If payment rates are lowered further, even more Oklahoma doctors might not be as willing to accept patients. Given that this state already suffers from one of the country's worst physician shortages, this could affect Oklahoma seniors more than other states. To put this problem in perspective, roughly 16 percent of the state population is enrolled in Medicare.
But thanks to leaders like U.S. Rep. James Lankford, R-Oklahoma City, who's actively supported the Protecting Seniors' Access to Medicare Act to repeal IPAB, lawmakers have a chance to stop IPAB before it starts.
Without repeal, patients and doctors have almost no way to block IPAB cuts. The panel's decisions can't be challenged in court. Congress has only limited power to reject its recommendations — only a three-fifths Senate majority vote can stop IPAB's recommendations from automatically taking effect.

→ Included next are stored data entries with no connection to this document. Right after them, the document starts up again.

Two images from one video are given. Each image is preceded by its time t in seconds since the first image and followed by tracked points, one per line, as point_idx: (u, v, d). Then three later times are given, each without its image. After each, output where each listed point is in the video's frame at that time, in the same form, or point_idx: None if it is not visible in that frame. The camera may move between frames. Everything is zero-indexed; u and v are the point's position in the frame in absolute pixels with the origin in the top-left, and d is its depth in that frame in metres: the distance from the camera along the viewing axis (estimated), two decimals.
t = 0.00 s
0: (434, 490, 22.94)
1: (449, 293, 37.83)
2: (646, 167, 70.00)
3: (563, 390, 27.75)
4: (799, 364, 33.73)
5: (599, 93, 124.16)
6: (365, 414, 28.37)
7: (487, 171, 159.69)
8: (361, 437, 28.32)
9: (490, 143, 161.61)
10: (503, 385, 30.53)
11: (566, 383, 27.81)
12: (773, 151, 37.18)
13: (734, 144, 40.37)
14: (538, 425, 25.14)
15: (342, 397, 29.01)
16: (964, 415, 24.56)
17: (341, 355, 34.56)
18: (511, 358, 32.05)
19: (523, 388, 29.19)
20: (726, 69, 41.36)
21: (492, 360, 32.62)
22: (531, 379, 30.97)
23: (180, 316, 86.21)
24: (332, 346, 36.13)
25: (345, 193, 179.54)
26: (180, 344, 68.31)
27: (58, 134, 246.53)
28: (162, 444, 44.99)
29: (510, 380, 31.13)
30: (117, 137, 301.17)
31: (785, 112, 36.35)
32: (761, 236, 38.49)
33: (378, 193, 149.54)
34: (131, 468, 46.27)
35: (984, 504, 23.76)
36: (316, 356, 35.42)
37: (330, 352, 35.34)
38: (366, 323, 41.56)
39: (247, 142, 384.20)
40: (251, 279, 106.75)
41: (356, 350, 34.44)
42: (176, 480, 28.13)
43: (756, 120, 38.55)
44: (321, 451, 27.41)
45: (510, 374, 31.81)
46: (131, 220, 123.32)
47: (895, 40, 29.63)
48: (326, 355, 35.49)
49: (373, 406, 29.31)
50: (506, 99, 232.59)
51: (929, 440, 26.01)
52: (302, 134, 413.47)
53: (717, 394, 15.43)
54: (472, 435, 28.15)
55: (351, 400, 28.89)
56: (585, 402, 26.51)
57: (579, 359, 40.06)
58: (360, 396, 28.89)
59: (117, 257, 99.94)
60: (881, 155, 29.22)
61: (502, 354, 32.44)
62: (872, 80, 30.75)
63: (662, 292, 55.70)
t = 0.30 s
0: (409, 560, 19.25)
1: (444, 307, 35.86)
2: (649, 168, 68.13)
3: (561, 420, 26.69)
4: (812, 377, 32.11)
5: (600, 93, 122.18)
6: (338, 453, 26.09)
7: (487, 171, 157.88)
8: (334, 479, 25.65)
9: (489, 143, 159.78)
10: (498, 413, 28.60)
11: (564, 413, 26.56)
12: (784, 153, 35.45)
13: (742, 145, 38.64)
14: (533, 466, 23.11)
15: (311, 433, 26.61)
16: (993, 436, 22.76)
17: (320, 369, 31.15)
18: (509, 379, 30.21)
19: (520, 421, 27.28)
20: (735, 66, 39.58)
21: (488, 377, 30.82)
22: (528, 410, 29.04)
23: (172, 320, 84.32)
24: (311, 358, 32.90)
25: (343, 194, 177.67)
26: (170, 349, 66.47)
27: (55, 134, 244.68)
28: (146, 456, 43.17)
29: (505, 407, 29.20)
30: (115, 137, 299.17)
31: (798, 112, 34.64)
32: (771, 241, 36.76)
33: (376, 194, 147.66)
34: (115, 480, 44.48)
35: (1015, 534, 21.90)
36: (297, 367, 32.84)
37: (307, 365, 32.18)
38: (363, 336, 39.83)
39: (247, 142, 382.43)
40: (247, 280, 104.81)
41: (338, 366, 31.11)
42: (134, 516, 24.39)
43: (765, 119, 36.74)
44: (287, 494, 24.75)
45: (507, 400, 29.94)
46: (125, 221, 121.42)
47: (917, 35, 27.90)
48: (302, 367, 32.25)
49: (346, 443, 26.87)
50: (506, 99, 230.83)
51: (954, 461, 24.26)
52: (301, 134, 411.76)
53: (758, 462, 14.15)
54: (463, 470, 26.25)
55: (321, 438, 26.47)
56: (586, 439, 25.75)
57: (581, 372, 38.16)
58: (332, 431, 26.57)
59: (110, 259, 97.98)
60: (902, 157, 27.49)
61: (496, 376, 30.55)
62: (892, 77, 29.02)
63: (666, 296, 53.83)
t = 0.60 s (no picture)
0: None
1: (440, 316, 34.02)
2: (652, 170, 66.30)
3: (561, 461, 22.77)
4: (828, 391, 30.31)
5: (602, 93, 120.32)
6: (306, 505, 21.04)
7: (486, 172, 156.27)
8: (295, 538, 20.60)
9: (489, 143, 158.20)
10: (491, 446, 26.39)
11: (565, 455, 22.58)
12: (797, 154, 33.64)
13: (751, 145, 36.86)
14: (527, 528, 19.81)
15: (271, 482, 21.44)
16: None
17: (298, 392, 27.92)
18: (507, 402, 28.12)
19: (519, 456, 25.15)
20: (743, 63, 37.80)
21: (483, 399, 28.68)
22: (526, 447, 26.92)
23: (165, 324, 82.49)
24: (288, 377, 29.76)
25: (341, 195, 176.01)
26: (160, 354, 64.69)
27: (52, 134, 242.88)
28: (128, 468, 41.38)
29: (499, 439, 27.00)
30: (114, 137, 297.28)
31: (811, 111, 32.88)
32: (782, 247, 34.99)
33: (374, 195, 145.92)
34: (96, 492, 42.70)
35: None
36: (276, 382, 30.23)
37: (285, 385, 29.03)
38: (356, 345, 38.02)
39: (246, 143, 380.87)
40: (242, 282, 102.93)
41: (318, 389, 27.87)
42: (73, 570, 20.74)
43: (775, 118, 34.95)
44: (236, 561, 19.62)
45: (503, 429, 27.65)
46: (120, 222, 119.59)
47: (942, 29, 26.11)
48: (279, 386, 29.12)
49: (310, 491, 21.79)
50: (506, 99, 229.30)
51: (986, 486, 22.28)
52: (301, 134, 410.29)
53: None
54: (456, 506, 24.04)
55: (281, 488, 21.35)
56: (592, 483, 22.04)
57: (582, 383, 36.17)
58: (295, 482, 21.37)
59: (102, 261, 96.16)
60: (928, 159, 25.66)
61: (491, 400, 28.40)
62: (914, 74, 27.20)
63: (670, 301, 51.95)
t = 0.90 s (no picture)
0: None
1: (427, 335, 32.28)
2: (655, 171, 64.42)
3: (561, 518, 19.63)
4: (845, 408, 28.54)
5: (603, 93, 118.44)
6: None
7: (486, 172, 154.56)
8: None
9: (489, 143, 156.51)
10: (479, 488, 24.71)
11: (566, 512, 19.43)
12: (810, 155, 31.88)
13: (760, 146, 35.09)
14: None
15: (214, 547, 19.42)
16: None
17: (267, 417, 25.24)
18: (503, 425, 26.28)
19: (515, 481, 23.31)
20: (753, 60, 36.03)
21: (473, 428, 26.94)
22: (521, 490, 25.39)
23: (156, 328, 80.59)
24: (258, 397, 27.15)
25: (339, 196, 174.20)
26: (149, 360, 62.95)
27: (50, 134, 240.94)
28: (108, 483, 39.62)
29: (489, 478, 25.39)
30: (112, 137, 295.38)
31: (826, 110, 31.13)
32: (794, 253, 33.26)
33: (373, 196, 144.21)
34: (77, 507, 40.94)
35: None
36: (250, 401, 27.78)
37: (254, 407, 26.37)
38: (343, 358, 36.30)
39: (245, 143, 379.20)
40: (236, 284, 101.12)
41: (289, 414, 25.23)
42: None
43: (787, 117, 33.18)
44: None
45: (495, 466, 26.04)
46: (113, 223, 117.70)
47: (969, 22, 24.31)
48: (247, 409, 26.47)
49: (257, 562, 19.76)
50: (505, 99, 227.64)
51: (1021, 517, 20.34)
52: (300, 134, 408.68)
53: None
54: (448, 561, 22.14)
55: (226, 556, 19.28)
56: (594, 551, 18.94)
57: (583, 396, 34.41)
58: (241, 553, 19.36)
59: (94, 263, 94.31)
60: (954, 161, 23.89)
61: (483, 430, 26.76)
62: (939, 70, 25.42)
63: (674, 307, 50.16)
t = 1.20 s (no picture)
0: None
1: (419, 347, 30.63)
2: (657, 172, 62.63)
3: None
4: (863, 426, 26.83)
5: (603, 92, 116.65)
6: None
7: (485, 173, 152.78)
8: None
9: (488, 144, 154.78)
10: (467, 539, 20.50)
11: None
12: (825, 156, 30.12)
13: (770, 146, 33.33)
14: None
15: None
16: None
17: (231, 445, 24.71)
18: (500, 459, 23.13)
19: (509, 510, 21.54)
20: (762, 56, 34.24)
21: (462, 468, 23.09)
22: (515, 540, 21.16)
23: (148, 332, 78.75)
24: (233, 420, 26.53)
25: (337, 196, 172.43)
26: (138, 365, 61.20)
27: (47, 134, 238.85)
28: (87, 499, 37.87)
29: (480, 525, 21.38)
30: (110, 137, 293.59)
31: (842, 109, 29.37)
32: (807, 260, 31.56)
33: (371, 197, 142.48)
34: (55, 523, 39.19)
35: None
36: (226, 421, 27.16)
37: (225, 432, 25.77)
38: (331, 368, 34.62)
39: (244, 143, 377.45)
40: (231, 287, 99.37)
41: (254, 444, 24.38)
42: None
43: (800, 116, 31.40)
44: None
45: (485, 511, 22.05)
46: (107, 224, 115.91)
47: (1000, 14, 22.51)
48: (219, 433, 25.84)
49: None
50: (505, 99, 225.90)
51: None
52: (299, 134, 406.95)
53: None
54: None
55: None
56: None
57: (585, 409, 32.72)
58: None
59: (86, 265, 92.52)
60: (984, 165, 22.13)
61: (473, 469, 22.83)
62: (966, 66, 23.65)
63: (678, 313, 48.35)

In other words, IPAB's unelected experts have the ability to make sweeping Medicare reforms that threaten the health care access of millions of seniors.
Another recent survey of physicians found that 80 percent believe IPAB will cut reimbursement rates and harm beneficiary access to care. Many U.S. House members have signed onto the Protecting Seniors' Access to Medicare Act. A growing number of patient advocacy groups, including the American Osteopathic Association, have voiced strong support for the repeal of IPAB.
By passing the Protecting Seniors' Access to Medicare Act, leaders can make sure that finding a doctor isn't even more difficult for Oklahoma's seniors.
Langerman is president of the Oklahoma Osteopathic Association.